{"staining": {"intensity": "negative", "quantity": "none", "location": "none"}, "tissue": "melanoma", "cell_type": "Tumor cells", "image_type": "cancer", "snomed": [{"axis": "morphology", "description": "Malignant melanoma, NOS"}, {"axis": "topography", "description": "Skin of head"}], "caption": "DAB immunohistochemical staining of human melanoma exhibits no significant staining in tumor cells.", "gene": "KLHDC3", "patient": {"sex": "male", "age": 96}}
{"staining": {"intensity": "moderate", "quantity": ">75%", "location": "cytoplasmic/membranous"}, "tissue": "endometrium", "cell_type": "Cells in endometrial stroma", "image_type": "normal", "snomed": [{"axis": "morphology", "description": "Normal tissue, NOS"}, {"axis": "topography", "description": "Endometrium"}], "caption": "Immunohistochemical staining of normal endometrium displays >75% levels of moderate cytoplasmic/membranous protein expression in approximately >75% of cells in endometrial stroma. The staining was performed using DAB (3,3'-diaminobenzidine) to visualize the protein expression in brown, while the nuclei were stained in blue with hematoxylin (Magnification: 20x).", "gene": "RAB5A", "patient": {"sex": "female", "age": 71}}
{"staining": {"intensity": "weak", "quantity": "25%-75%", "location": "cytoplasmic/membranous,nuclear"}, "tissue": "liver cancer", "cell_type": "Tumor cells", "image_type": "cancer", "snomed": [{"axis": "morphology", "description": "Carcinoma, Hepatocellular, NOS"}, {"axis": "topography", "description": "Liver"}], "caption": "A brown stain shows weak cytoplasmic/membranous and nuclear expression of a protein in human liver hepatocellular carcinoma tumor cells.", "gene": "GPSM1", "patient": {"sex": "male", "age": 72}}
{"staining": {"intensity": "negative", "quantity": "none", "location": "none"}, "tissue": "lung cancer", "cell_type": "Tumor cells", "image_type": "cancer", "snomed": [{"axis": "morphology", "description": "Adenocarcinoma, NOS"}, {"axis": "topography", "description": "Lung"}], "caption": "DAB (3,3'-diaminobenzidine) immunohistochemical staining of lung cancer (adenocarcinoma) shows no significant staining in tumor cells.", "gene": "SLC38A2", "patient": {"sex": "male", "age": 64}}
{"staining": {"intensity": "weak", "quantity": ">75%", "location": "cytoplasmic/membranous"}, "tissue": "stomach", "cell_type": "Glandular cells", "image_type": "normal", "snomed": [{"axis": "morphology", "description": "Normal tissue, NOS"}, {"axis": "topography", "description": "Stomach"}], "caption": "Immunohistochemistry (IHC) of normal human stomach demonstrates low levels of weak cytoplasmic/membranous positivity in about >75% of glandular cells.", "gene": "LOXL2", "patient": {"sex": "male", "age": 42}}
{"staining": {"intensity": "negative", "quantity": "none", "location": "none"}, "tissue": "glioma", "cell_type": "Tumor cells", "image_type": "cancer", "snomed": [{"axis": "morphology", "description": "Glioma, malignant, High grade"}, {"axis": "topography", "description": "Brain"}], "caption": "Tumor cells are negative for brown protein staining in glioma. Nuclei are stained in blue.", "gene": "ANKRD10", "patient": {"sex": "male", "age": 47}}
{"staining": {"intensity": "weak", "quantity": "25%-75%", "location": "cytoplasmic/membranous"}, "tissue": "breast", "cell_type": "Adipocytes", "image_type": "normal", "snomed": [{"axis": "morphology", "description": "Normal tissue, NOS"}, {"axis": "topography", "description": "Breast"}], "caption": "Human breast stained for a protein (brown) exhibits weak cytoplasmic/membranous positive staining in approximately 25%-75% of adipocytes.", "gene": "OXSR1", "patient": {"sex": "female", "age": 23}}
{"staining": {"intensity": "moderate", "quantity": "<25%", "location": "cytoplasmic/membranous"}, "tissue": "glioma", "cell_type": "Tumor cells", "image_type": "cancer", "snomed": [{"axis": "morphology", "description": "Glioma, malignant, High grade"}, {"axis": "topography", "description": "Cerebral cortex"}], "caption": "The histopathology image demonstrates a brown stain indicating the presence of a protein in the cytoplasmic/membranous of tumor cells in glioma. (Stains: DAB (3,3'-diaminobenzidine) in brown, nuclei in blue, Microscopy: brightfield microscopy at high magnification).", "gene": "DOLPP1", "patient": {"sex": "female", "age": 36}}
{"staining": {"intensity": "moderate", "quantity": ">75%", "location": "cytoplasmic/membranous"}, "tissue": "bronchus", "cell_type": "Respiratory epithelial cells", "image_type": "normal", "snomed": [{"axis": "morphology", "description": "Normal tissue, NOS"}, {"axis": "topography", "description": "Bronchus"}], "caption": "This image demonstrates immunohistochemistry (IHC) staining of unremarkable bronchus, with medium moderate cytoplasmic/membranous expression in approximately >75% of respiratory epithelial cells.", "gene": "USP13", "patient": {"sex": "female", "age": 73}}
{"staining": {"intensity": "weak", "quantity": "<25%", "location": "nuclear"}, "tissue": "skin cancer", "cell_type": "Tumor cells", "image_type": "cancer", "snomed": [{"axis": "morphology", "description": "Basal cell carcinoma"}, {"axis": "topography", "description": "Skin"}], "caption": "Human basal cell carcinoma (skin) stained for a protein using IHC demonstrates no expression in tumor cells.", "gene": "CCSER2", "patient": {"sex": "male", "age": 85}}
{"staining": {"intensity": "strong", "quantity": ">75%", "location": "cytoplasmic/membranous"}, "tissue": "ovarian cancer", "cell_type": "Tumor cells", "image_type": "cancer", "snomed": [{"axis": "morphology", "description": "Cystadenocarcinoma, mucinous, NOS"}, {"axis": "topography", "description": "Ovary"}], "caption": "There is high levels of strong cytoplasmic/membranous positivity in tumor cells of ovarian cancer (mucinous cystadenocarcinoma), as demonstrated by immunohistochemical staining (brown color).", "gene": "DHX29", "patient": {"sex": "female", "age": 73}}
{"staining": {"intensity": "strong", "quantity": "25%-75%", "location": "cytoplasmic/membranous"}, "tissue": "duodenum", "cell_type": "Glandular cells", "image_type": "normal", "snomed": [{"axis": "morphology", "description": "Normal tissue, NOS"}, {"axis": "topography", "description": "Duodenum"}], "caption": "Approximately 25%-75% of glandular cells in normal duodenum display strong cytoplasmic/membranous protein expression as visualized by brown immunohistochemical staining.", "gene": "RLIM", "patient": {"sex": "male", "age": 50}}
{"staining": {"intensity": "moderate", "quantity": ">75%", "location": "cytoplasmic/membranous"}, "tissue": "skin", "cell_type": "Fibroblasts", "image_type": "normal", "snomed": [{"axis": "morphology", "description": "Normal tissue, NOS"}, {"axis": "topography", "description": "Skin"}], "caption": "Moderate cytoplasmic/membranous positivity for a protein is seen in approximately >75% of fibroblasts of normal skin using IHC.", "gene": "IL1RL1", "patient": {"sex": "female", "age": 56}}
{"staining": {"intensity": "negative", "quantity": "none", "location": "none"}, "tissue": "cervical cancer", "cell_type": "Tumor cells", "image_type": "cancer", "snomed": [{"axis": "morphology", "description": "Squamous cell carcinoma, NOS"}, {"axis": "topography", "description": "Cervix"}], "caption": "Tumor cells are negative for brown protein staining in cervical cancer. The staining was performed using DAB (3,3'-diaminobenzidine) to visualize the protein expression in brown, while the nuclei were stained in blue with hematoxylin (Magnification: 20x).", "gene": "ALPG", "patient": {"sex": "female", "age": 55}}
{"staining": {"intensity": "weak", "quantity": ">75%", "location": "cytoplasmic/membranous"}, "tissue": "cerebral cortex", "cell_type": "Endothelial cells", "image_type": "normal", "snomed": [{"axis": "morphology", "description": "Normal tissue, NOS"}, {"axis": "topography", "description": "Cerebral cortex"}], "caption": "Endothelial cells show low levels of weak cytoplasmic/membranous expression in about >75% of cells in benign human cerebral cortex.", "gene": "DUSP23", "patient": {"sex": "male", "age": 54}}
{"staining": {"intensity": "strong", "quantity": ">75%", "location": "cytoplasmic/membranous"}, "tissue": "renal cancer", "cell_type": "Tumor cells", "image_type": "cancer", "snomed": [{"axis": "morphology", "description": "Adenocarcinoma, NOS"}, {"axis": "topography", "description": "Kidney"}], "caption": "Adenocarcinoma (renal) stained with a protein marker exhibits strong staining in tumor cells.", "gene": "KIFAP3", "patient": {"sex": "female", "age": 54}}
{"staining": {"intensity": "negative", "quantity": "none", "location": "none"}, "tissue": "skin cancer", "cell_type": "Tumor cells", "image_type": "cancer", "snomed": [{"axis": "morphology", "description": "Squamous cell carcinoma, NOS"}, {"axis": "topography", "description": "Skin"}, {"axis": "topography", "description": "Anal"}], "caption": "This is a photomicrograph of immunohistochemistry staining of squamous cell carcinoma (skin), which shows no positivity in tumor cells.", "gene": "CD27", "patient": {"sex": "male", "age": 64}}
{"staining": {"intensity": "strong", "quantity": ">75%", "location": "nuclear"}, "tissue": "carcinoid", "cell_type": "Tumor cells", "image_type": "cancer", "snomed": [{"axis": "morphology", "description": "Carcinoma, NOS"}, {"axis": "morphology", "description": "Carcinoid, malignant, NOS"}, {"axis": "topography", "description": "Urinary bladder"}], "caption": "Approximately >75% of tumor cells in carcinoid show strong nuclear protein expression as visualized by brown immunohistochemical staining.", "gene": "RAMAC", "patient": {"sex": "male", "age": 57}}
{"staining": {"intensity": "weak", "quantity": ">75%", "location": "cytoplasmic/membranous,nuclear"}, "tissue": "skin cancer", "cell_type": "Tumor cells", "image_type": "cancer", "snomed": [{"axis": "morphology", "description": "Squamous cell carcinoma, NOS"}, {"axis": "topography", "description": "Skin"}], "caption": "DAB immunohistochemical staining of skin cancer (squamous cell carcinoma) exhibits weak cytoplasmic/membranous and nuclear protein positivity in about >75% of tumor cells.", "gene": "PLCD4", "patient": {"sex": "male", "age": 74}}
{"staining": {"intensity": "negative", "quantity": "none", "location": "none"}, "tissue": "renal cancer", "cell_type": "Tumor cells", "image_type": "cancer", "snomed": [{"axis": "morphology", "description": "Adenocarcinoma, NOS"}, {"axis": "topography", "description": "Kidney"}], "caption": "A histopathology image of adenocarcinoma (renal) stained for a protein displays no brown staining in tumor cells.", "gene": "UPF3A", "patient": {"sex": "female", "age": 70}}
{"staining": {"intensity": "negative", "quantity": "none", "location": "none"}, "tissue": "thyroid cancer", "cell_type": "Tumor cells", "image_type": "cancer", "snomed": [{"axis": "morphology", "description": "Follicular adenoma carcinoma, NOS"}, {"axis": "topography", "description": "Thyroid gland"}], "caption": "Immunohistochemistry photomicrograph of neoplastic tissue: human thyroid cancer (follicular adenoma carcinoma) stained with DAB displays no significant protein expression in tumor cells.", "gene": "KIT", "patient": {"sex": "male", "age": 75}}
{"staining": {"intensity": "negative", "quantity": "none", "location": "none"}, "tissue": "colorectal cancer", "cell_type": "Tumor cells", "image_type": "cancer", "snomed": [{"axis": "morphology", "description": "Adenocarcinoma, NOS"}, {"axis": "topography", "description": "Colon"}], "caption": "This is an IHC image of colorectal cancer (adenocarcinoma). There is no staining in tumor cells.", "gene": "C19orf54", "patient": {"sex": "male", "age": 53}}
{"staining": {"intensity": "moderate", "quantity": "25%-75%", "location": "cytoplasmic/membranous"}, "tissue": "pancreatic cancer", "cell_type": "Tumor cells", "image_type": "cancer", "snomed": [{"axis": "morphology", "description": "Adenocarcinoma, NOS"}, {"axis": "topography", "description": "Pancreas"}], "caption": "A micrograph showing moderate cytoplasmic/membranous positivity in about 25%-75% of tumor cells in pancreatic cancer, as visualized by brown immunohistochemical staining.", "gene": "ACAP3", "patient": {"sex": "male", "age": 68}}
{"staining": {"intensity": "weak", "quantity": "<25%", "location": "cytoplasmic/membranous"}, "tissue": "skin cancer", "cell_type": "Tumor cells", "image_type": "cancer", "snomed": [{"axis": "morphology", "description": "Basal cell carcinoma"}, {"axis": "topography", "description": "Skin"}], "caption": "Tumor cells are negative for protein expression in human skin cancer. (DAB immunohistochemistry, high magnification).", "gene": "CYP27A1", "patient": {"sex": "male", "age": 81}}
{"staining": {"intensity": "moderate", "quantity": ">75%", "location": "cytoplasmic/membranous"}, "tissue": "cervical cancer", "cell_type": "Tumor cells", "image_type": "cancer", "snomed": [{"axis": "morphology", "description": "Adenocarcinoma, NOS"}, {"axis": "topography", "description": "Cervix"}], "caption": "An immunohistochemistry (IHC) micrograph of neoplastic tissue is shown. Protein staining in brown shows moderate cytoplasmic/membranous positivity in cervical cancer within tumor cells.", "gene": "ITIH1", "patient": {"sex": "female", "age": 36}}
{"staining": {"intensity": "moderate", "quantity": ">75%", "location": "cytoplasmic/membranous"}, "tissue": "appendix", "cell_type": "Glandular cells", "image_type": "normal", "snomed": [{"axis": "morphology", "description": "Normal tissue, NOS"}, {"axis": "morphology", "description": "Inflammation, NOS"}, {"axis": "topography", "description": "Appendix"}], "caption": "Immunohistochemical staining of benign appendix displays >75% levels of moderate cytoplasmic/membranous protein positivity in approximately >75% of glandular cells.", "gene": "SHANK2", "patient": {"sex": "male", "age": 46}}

··········

## TASK REQUIREMENTS
Starting at the line above that holds "cells show low" and ending at the line that holds "is a photomicrograph", transcribe each line exactly and include no other lines.

## ANSWER AREA
{"staining": {"intensity": "weak", "quantity": ">75%", "location": "cytoplasmic/membranous"}, "tissue": "cerebral cortex", "cell_type": "Endothelial cells", "image_type": "normal", "snomed": [{"axis": "morphology", "description": "Normal tissue, NOS"}, {"axis": "topography", "description": "Cerebral cortex"}], "caption": "Endothelial cells show low levels of weak cytoplasmic/membranous expression in about >75% of cells in benign human cerebral cortex.", "gene": "DUSP23", "patient": {"sex": "male", "age": 54}}
{"staining": {"intensity": "strong", "quantity": ">75%", "location": "cytoplasmic/membranous"}, "tissue": "renal cancer", "cell_type": "Tumor cells", "image_type": "cancer", "snomed": [{"axis": "morphology", "description": "Adenocarcinoma, NOS"}, {"axis": "topography", "description": "Kidney"}], "caption": "Adenocarcinoma (renal) stained with a protein marker exhibits strong staining in tumor cells.", "gene": "KIFAP3", "patient": {"sex": "female", "age": 54}}
{"staining": {"intensity": "negative", "quantity": "none", "location": "none"}, "tissue": "skin cancer", "cell_type": "Tumor cells", "image_type": "cancer", "snomed": [{"axis": "morphology", "description": "Squamous cell carcinoma, NOS"}, {"axis": "topography", "description": "Skin"}, {"axis": "topography", "description": "Anal"}], "caption": "This is a photomicrograph of immunohistochemistry staining of squamous cell carcinoma (skin), which shows no positivity in tumor cells.", "gene": "CD27", "patient": {"sex": "male", "age": 64}}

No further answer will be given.